The Court of Appeal affirmed the trial court's ruling. In doing so, it stated that a court has broad discretion under section 17(b) in deciding whether to reduce a wobbler offense to a misdemeanor, and the court may consider the nature and circumstances of the offense. The Court of Appeal here concluded that, "where the defendant has had an opportunity to review the postplea probation report and challenge its contents, including its statement of the facts and circumstances of the offense, the trial court is entitled to consider the information in that report in determining whether to reduce a felony conviction to a misdemeanor." The trial court properly considered the probation report in Tran's case under this standard. The court distinguished People v. Trujilio (2006) 40 Cal.4th 165 and related cases, which address proving facts for a sentencing enhancement. In this case, Tran was seeking leniency from the court to reduce his offense.
Trial court may (but is not required) to grant a 17(b) motion if the defendant successfully completes probation.

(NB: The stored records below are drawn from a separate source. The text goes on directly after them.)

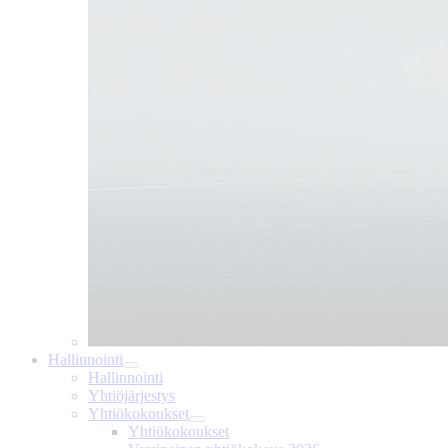
Hallinnointi
Hallinnointi
Yhtiöjärjestys
Yhtiökokoukset
Yhtiökokoukset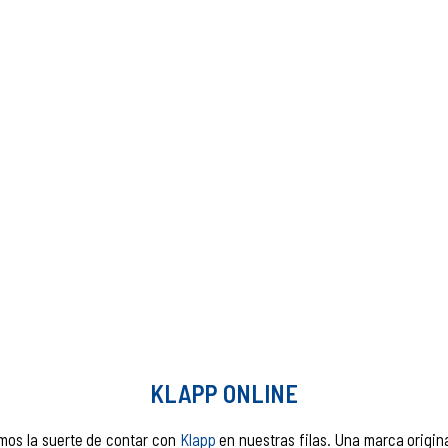
KLAPP ONLINE
os la suerte de contar con
Klapp
en nuestras filas. Una marca origina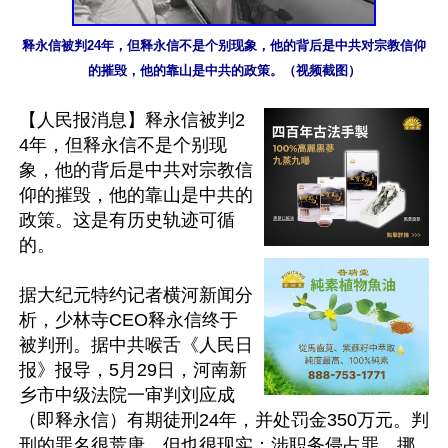
释永信被判24年，但释永信不是个别现象，他的背后是中共对宗教信仰
的摧毁，他的靠山是中共的政策。（视频截图）
【人民报消息】释永信被判2
4年，但释永信不是个别现
象，他的背后是中共对宗教信
仰的摧毁，他的靠山是中共的
政策。这是有历史轨迹可循
的。

据大纪元特约记者横河新闻分
析，少林寺CEO释永信终于
被判刑。据中共喉舌《人民日
报》报导，5月29日，河南新
乡市中级法院一审判刘应成
（即释永信）有期徒刑24年，并处罚金350万元。判
刑的罪名很荒唐，但也很现实：涉职务侵占罪、挪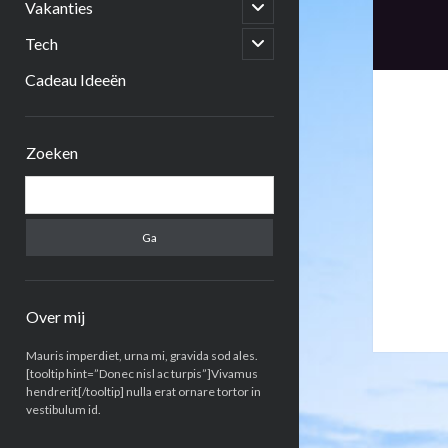
open
Vakanties
submenu
open
Tech
submenu
Cadeau Ideeën
Zijbalk
Zoeken
Zoeken
Over mij
Mauris imperdiet, urna mi, gravida sod ales.
[tooltip hint=”Donec nisl ac turpis”]Vivamus
hendrerit[/tooltip] nulla erat ornare tortor in
vestibulum id.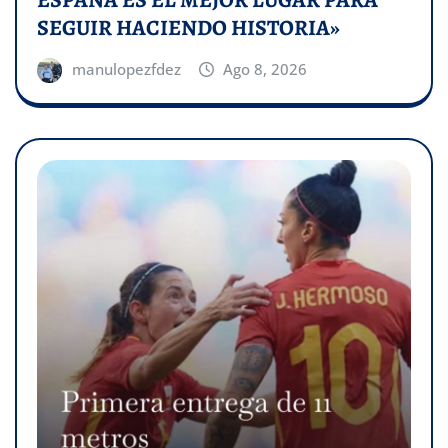
SEGUIR HACIENDO HISTORIA»
manulopezfdez
Ago 8, 2026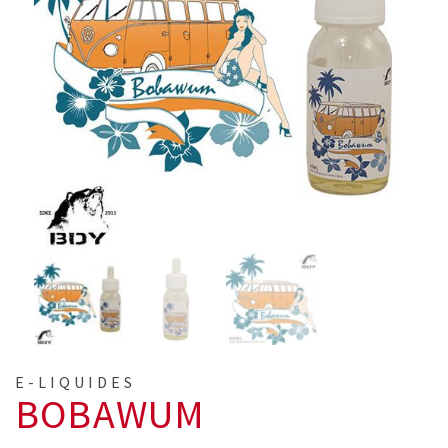
E-LIQUIDES
BOBAWUM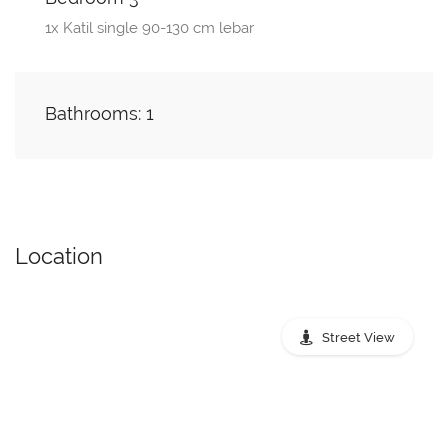
1x Katil single 90-130 cm lebar
Bathrooms: 1
Location
Street View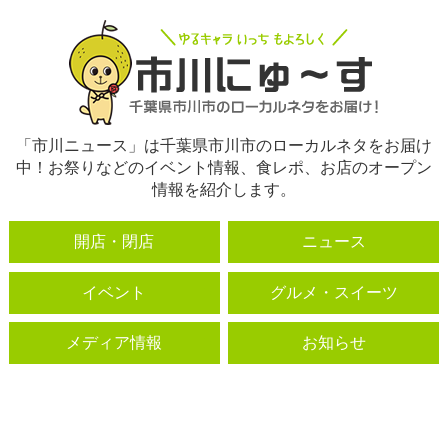
「市川ニュース」は千葉県市川市のローカルネタをお届け
中！お祭りなどのイベント情報、食レポ、お店のオープン
情報を紹介します。
開店・閉店
ニュース
イベント
グルメ・スイーツ
メディア情報
お知らせ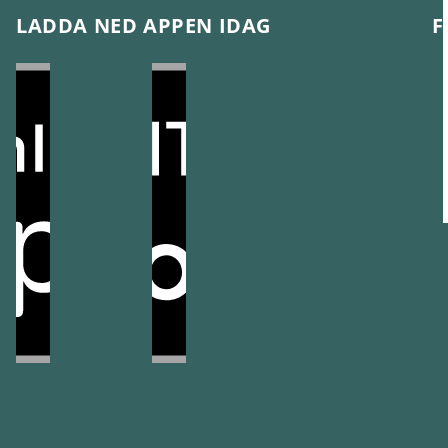
LADDA NED APPEN IDAG
F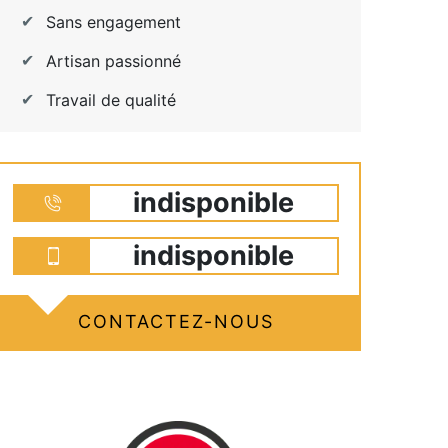
Sans engagement
Artisan passionné
Travail de qualité
indisponible
indisponible
CONTACTEZ-NOUS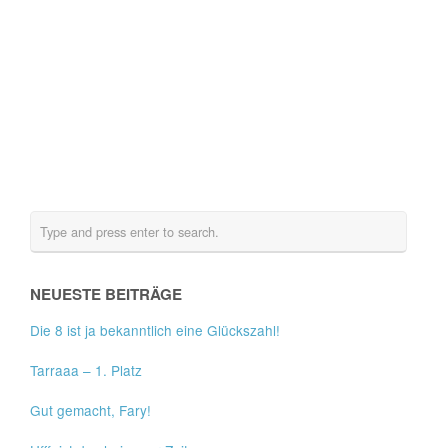
NEUESTE BEITRÄGE
Die 8 ist ja bekanntlich eine Glückszahl!
Tarraaa – 1. Platz
Gut gemacht, Fary!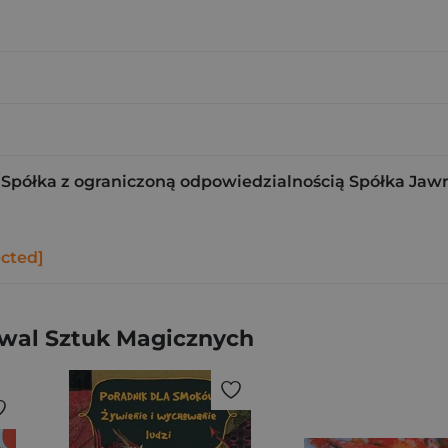
Spółka z ograniczoną odpowiedzialnością Spółka Jaw
ected]
tiwal Sztuk Magicznych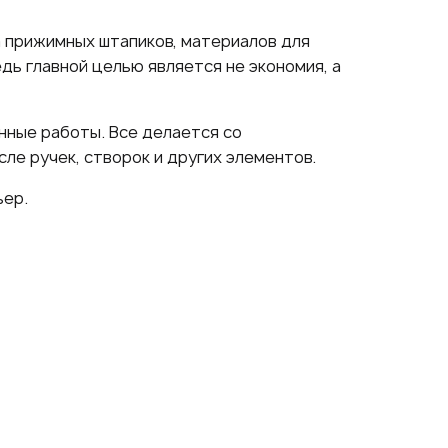
а прижимных штапиков, материалов для
дь главной целью является не экономия, а
нные работы. Все делается со
ле ручек, створок и других элементов.
ьер.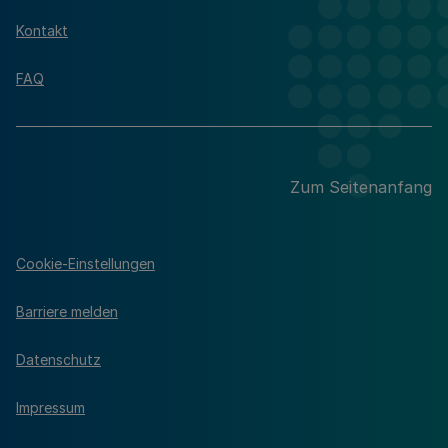
Kontakt
FAQ
Zum Seitenanfang
Cookie-Einstellungen
Barriere melden
Datenschutz
Impressum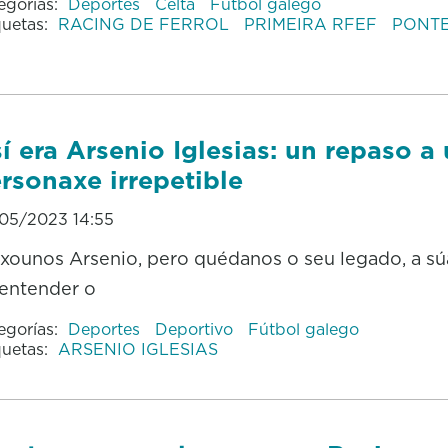
egorías:
Deportes
Celta
Fútbol galego
quetas:
RACING DE FERROL
PRIMEIRA RFEF
PONT
í era Arsenio Iglesias: un repaso a
rsonaxe irrepetible
05/2023 14:55
xounos Arsenio, pero quédanos o seu legado, a sú
entender o
egorías:
Deportes
Deportivo
Fútbol galego
quetas:
ARSENIO IGLESIAS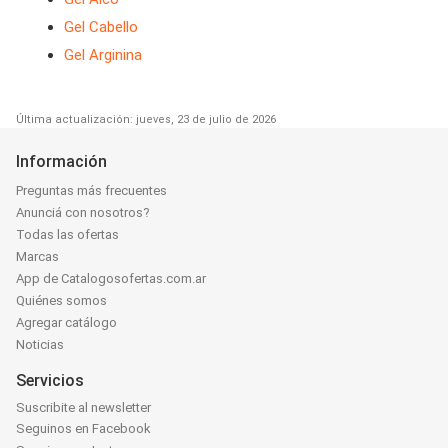
Gel Cabello
Gel Arginina
Última actualización: jueves, 23 de julio de 2026
Información
Preguntas más frecuentes
Anunciá con nosotros?
Todas las ofertas
Marcas
App de Catalogosofertas.com.ar
Quiénes somos
Agregar catálogo
Noticias
Servicios
Suscribite al newsletter
Seguinos en Facebook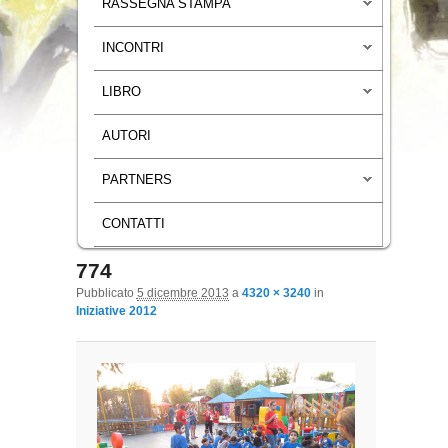
RASSEGNA STAMPA
INCONTRI
LIBRO
AUTORI
PARTNERS
CONTATTI
774
Navigazione immagini
Pubblicato
5 dicembre 2013
a
4320 × 3240
in
Iniziative 2012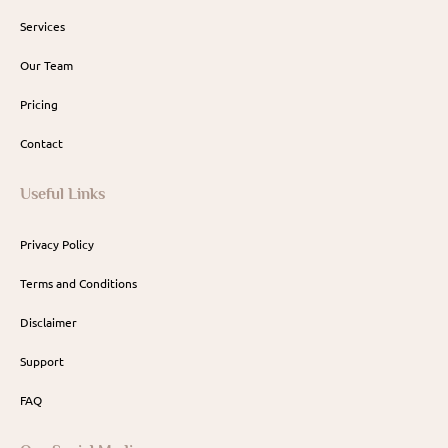
Services
Our Team
Pricing
Contact
Useful Links
Privacy Policy
Terms and Conditions
Disclaimer
Support
FAQ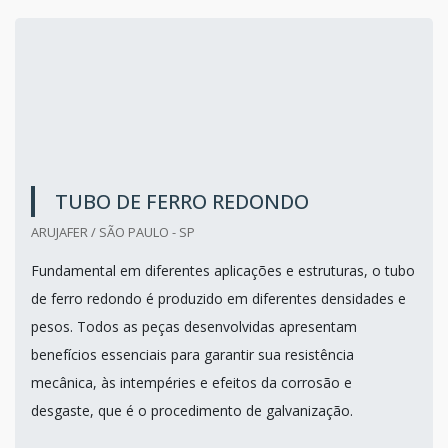
TUBO DE FERRO REDONDO
ARUJAFER / SÃO PAULO - SP
Fundamental em diferentes aplicações e estruturas, o tubo
de ferro redondo é produzido em diferentes densidades e
pesos. Todos as peças desenvolvidas apresentam
benefícios essenciais para garantir sua resistência
mecânica, às intempéries e efeitos da corrosão e
desgaste, que é o procedimento de galvanização.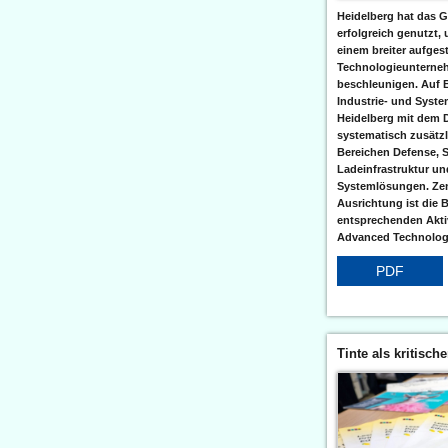
Heidelberg hat das G
erfolgreich genutzt,
einem breiter aufgest
Technologieunterneh
beschleunigen. Auf 
Industrie- und Syst
Heidelberg mit dem 
systematisch zusätzl
Bereichen Defense, S
Ladeinfrastruktur und
Systemlösungen. Zent
Ausrichtung ist die B
entsprechenden Aktiv
Advanced Technologi
PDF
Tinte als kritisch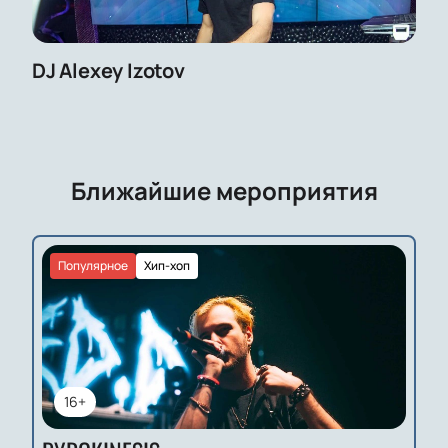
DJ Alexey Izotov
Ближайшие мероприятия
Популярное
Хип-хоп
16+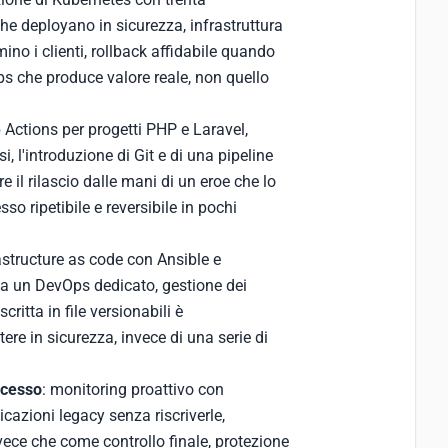
he deployano in sicurezza, infrastruttura
ino i clienti, rollback affidabile quando
ps che produce valore reale, non quello
 Actions per progetti PHP e Laravel,
 l'introduzione di Git e di una pipeline
re il rilascio dalle mani di un eroe che lo
so ripetibile e reversibile in pochi
rastructure as code con Ansible e
a un DevOps dedicato, gestione dei
critta in file versionabili è
ttere in sicurezza, invece di una serie di
ocesso
: monitoring proattivo con
azioni legacy senza riscriverle,
vece che come controllo finale, protezione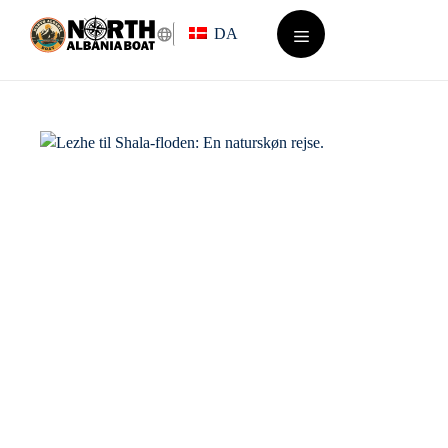
Hop
DA
til
indhold
Menu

Tran also argued that the trial court abused its discretion in denying his 17(b) motion because he had successfully completed probation. The Court of Appeal disagreed. Although the trial court's ability to reduce a felony to a misdemeanor after probation has been granted serves as both a motivation and reward to a defendant to comply with probation conditions (People v. Feyrer (2010) 48 Cal.4th 426, 439-440), a convicted defendant is not entitled to the benefits of section 17(b) as a matter of right. Rather, a reduction is an act of leniency by the trial court. Had the Legislature intended for the relief of section 17(b) to be mandatory under any circumstances, it would have made that intent plain in the statutory language. It did not, and the Court of Appeal would not "add such terms to the statute."